### Leestekst:

====

In de eerste decennia zette de wederopbloei door dankzij schrijvers als Miguel de Unamuno (lucide tobber en postmodernist avant la lettre), Pío Baroja (germanofiele mopperkont met een robuuste pen), Ramón del Valle-Inclán (briljante taalvirtuoos met een hilarische visie op Spanje) en José Ortega y Gasset (de oprichter van Spanjes belangrijkste culturele tijdschrift Revista de Occidente en de schrijver van De opstand der horden, een filosofische bestseller tijdens het Interbellum). Stuk voor stuk schreven deze auteurs vanuit het knagende bewustzijn dat Spanje een enorme achterstand had ten opzichte van de rest van West-Europa, óók wat de literatuur betreft.

====

### Opdrachten:
- a) Herschrijf het deel van de tekst over de Spaanse literatuur tussen "In de eerste" en "de literatuur betreft.", beide inbegrepen. Zet daarbij "brompot" in plaats van "mopperkont".
- b) Noem alle schrijvers die in de tekst over de Spaanse literatuur bij naam genoemd worden.
- c) Schrijf een vervolg op de tekst over de Spaanse literatuur dat aansluit op de laatste zin.

====

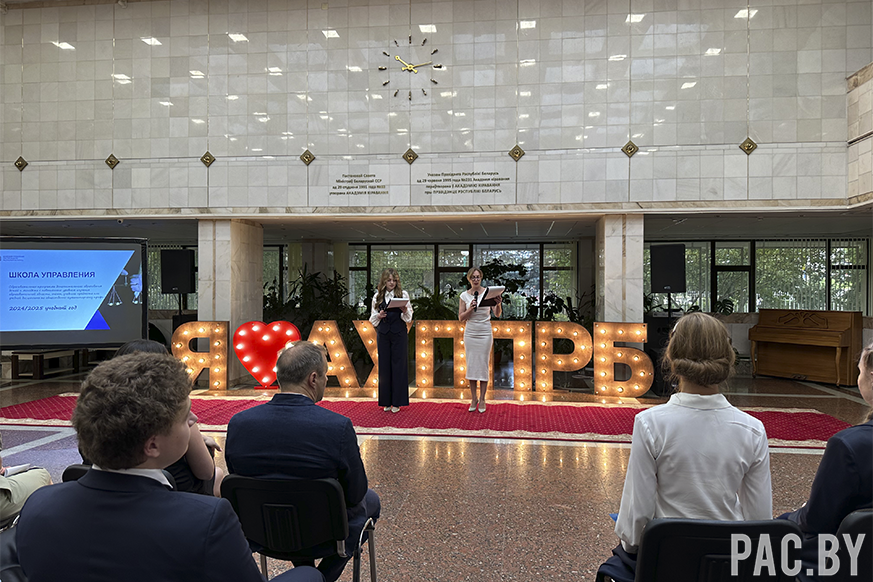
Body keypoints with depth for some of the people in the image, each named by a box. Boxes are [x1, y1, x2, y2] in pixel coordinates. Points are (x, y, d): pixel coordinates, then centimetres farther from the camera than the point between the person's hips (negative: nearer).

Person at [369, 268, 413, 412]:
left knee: (398, 365, -1)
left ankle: (397, 402, 7)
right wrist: (378, 316, -9)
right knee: (384, 365, 5)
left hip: (399, 334, -2)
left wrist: (405, 311, -16)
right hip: (383, 334, 2)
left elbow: (409, 318, 4)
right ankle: (386, 401, 14)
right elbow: (372, 319, 11)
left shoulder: (403, 294, 4)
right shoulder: (377, 296, 9)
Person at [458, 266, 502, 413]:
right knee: (471, 365, 3)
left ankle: (482, 399, 9)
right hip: (470, 333, 1)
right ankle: (473, 399, 13)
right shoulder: (464, 295, 3)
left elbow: (497, 315, -6)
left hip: (485, 333, -1)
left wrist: (499, 304, -26)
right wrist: (470, 309, -15)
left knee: (483, 365, 0)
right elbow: (460, 317, 2)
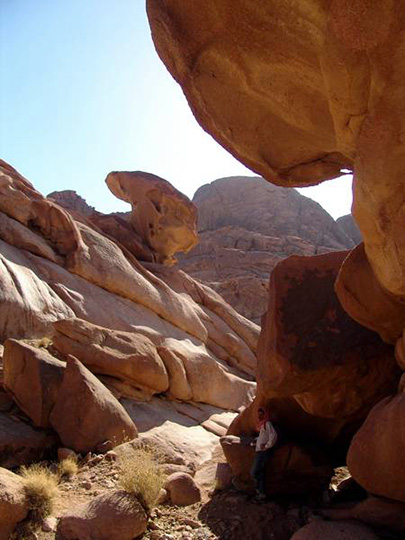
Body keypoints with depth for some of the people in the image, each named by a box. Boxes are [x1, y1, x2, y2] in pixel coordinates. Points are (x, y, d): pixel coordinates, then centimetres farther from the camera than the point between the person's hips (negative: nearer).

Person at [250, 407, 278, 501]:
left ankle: (259, 490, 2)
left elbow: (273, 436, -23)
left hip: (263, 452, -9)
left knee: (254, 472, -11)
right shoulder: (262, 425, 19)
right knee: (260, 474, 9)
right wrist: (255, 442, 17)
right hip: (259, 452, 9)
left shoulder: (268, 424, -9)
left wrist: (267, 446, -19)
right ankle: (262, 494, 13)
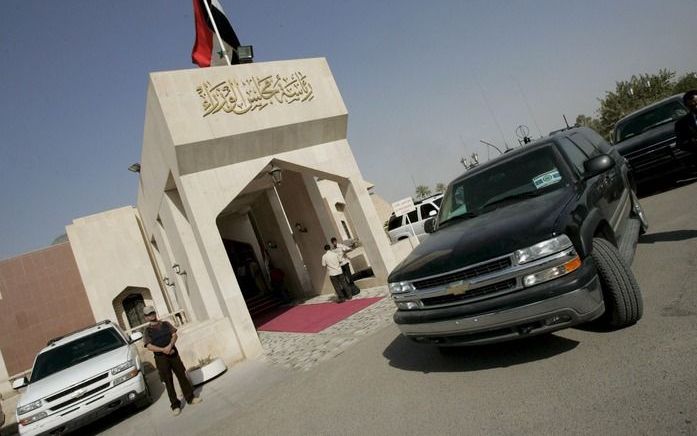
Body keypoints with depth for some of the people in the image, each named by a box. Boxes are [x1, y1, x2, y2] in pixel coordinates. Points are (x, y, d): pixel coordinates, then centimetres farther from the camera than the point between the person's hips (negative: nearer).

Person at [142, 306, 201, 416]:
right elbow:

====

### Antwoorden per opdracht:
- a)
In de eerste decennia zette de wederopbloei door dankzij schrijvers als Miguel de Unamuno (lucide tobber en postmodernist avant la lettre), Pío Baroja (germanofiele brompot met een robuuste pen), Ramón del Valle-Inclán (briljante taalvirtuoos met een hilarische visie op Spanje) en José Ortega y Gasset (de oprichter van Spanjes belangrijkste culturele tijdschrift Revista de Occidente en de schrijver van De opstand der horden, een filosofische bestseller tijdens het Interbellum). Stuk voor stuk schreven deze auteurs vanuit het knagende bewustzijn dat Spanje een enorme achterstand had ten opzichte van de rest van West-Europa, óók wat de literatuur betreft.

- b) Miguel de Unamuno, Pío Baroja, Ramón del Valle-Inclán, José Ortega y Gasset

- c)
Dit besef nam traumatische vormen aan toen er in 1939 met de overwinning van Franco een einde kwam aan de Burgeroorlog en Spanje een dictatuur werd die het land bijna veertig jaar lang in haar greep zou houden. Er zou in deze periode maar één Spaanse schrijver zijn die internationale roem verwierf, maar die leefde niet meer: Federico García Lorca, de dichter/toneelschrijver die een maand na het uitbreken van de Burgeroorlog in de omgeving van zijn geboortestad Granada werd vermoord door de fascisten en daarna zou uitgroeien tot een martelaar. Van de naoorlogse schrijvers werd van een enkeling (Camilo José Cela, Juan Goytisolo) zo nu en dan wel iets vertaald, maar veel indruk maakte hun werk niet in het buitenland. De wederopleving die rond de eeuwwisseling een veelbelovende start had gemaakt werd door de dictatuur in de kiem gesmoord. De positie van Spanje in de wereldrepubliek der letteren was weer net zo onbeduidend als in de achttiende en negentiende eeuw.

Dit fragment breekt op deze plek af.